As a side project, Narcissister also collaborates musically with the electronic and noise musician EarthMasters, and their first 10-track album, Subliminal Weight Loss, was released in October 2014.

==== 2015 - Present ====
In Marilyn (2016), Narcissister enacts a reverse strip tease by gradually dressing herself through garments pulled out of her vagina; ultimately, dressing identical to the original Hollywood blonde bombshell. The performance illustrates many of the defining concerns of her practice, of femininity and beauty, glamour and artifice. Two years later, she had a solo art exhibit at PARTICIPANT INC. Studies for Participatory Sculptures, which involved over two hundred collages, sculptures, and a large totemic sculpture that was central to the exhibit.

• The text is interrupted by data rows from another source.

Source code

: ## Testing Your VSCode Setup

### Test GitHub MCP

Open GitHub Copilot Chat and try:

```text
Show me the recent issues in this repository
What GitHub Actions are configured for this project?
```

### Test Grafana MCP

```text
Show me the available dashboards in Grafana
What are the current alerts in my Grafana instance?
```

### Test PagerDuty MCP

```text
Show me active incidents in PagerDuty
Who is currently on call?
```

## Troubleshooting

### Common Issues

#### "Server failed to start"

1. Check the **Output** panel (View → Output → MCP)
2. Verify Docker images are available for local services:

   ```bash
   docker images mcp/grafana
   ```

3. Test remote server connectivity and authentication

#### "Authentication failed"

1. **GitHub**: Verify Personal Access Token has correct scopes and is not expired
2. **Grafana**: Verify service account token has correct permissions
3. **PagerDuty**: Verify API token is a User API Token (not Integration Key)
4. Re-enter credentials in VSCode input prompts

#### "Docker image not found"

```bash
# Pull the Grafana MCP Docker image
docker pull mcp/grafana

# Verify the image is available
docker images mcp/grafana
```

Through this work, the pornographic nature of them serve to both accept and refuse the historical representation of the feminine in art and pornography. For the Performa 17 biennial, Narcissister presented a collection of videos and performances titled The Body is a House. Then in 2019, she premiered a short film, Breast Work, at the Sundance Film Festival. By showing her breast in public, Narcissister is able to explore how restrictions on "female toplessness are grounded in fear of, and desire to control, the female body."

== Awards and honors ==
Narcissister won a Bessie Award in 2013 for her project Organ Player. Two years later, she won a Creative Capital grant for the same project. She was also a recipient of the Theo Westenberger Grant.

==Literature==
Ariel Osterweis (2015): Public Pubic: Narcissister's Performance of Race, Disavowal, and Aspiration. In: The Drama Review, Volume 59, Number 4, Winter 2015, pp. 101–116.

Sylvia Sadzinski (2017): Narcissister is You: radikaler Narzissmus, Kollektivität und das posthumane Subjekt. In: Änne Söll, Linda Hentschel (Ed.): kritische berichte 4.2016. Gend_r. Jonas Verlag.